Brief: Which satellite data sources does the passage below on urban land transformation name? List them all.

Passage for review:
————

Print PageUrban land transformation is being increasingly recognized as an important process in global climate change. Large urban conglomerates and their populations alter the biosphere locally by changing surface parameters and globally through increased demand for products of photosynthesis. We show results from several studies using satellite and statistical data to reveal relationships between city size, density, and biome context on the formation of urban heat islands (UHI) and estimate the impact of the combined increase in both population and per capita consumption on global Net Primary Production (NPP). We use Landsat and nighttime lights satellite products from the DMSP OLS sensor to map the fractional area of impervious surfaces (ISA) and we compare city size and ISA density to land surface temperatures from MODIS across biomes globally. We also look at urbanization’s impact on the global biosphere through human consumption of NPP. We use AVHRR and MODIS to estimate annual NPP on land and compare it to the per capita human requirement for food, fiber (fabrication), and vegetation-based fuel derived from the UNFAO database to produce a global balance sheet of NPP-carbon ‘‘supply’’ and ‘‘demand’’.
Results/Conclusions
We find that urban heat islands increase in amplitude with both city size and increasing ISA but are modulated substantially by ecological setting. Globally we find that cities in forested regions have the highest UHI’s (8ºC higher on average than non-urban areas nearby) whereas cities in desert areas can become heat sinks. The average amplitude of the UHI is remarkably asymmetric with a 4.3 oC temperature difference in summer and only 1.3 oC in winter across all biomes. Our results show that as the global population becomes more urban, the per capita NPP requirement appears to be increasing. We estimate that as of 2005, humans require more than 25% (14.5 Pg C) of Earth’s total average net primary production on land (56.8 Pg C) annually (a 5% increase from the 1995 estimate). Regionally, the NPP-carbon balance percentage varies from 6% to over 90% and locally from near 0% to over 30,000% in densely populated urban areas. Scenarios modeling per capita consumption, population growth, and technology suggest that global NPP demand will continue to trend upward while the 20-year record of global NPP shows no trend.

————

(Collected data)
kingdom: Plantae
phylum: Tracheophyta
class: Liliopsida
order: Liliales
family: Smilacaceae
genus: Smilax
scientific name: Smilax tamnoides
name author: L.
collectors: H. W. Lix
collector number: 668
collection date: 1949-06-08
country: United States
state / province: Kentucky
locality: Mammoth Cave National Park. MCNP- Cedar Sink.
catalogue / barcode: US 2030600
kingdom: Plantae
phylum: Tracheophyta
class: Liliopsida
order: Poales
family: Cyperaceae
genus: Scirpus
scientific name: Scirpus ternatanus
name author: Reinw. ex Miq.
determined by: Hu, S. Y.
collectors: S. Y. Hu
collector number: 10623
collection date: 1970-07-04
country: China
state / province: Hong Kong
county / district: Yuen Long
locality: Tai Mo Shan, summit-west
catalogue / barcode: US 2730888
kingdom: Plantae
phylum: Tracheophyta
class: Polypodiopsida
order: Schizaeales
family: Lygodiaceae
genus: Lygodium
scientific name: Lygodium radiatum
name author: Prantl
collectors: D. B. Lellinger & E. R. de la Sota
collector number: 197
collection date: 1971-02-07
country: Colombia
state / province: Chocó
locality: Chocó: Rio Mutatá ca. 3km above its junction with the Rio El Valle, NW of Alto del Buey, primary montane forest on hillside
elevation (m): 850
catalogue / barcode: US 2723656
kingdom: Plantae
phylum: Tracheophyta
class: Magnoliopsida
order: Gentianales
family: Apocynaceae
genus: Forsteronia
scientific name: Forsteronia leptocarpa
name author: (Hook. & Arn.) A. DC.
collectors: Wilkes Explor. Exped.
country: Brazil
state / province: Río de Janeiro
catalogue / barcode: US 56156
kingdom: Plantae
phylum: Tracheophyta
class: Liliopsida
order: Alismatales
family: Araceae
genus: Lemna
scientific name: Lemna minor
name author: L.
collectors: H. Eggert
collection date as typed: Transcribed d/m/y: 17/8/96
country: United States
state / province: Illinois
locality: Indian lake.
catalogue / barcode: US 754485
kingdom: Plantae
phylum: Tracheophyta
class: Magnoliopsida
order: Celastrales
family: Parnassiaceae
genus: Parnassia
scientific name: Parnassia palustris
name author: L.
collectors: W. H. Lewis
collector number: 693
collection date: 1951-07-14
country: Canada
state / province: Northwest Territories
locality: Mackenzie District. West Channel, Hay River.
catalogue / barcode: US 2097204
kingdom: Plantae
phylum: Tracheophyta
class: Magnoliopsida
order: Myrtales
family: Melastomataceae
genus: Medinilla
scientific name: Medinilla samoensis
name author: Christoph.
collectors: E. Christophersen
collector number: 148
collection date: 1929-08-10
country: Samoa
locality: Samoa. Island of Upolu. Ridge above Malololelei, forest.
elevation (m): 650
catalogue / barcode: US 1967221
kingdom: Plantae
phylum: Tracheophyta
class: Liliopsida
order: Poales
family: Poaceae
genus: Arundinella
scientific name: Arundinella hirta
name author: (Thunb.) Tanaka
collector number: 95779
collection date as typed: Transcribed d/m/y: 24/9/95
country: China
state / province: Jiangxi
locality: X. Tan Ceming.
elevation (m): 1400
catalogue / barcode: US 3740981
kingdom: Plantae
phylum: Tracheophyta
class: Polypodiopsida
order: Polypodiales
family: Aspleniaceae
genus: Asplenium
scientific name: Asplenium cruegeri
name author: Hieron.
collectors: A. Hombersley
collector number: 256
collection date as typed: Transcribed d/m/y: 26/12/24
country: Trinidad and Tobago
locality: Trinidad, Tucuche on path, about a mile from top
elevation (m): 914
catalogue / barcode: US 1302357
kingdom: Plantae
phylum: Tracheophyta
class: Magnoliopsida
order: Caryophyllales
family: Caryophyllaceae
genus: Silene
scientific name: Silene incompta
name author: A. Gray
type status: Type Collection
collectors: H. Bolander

————

Answer to the problem: Landsat, DMSP OLS, MODIS, AVHRR